# Extract to read
I do miss my garden-I long for it every spring- and I need to come up with a way to have one again, but I know that the realities of farm life are truly not my cup of tea. Likewise, I feel that I understand the political food issues. Though I'm not an expert, and don't do enough about those issues on a political level, I don't need convincing of their righteousness. And I'm easily bored, especially when there's preaching.
This book does not pretend to be The Way for everyone. It is unassuming, personal, sensible, and encouraging. It is also loaded with lots of good practical , factual backup for any arguments you might have with, say, people who claim corporate chemical farming some how serves the poor of the planet, and who decry as "elitist" advocates for local, organically raised and free-range food.
Ms. Kingsolver's science background and writer's chops serve her well. She speaks confidently, and simply. The Monsanto stories, though not new, are just chilling. Her family and their home are interesting and appealing, without being too exemplary, or cute. I'm about half way through the book, and I'm a little bit re-motivated. Not that I was demotivated, but I'm sort of jazzed on the issues again. And the woman has me wanting to try my hand at making cheese. Meanwhile, the supermarket fruits and veggies from afar are looking like an even worse choice than usual, and I'm delighted and relieved that it is the beginning of the new year for my CSA farmbox.

# What you will do
1 - Decide whether each statement agrees with the book review, answering yes or no and quoting the review's deciding words: (a) the reviewer finds the realities of farm life appealing; (b) the reviewer has finished reading the book; (c) the book has made the reviewer want to try making cheese.
2 - Carry on the book review, picking up after its final sentence.
The material after this text has no connection to anything asked here.

# Information shown
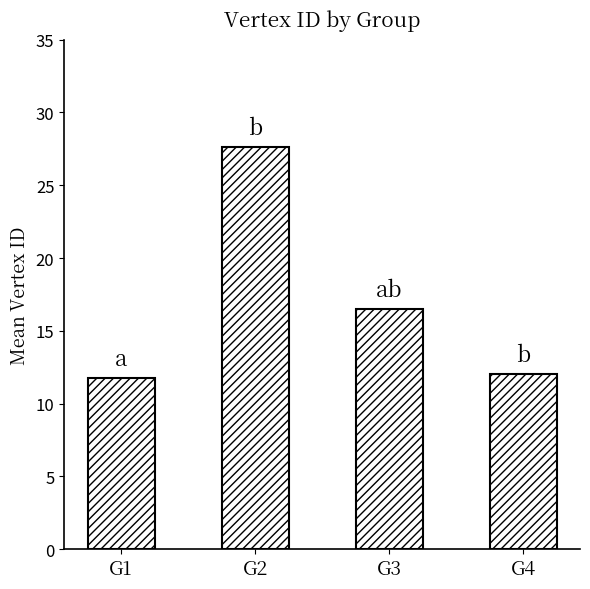

Reading left to right, list all the values displayed in this chart.

G1=11.7	G2=27.6	G3=16.5	G4=12.0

# Responses by item number
1 -
(a) No: "the realities of farm life are truly not my cup of tea."
(b) No: "I'm about half way through the book."
(c) Yes: "the woman has me wanting to try my hand at making cheese."

2 -
The first farmbox of the year always looks beautiful to me, though it is necessarily a bit sparse, since we are in western PA, and it is barely June. There are herbs, spinach, lettuce, pea greens, strangely unformed, yet slightly woody onions, lovely crisp radishes (as mentioned earlier), and a bunch of rhubarb. (And, as every year, with the first box, there is a complementary round loaf of some soft-crusted mushball whole grain bread, which must be toasted to be tolerable. I don't get this- in all other ways, the Kretchmanns exhibit excellent taste. Oh well.)
I'm having a Tilapia filet, baked in parchment with pea greens and herb butter for dinner. I'll let you know how it goes-it's an LA Times recipe, since deleted, but reconstructed via the good memory of an egullet member. There's going to be a supper of farmbox baby spinach with pinenuts and raisins over polenta in the picture too.
The rhubarb, washed and diced, is about 2 cups worth, just about enough for a quart of ice cream. This is how I made it:
Stew the rhubarb, cut into very small dice, for about 15 minutes in 2/3 cup of water with a pinch of salt, 3/4 cup sugar (or a mixture of sugar and golden syrup), a squirt of lemon juice, and a half of a split vanilla bean. Cool thoroughly, chilling if possible.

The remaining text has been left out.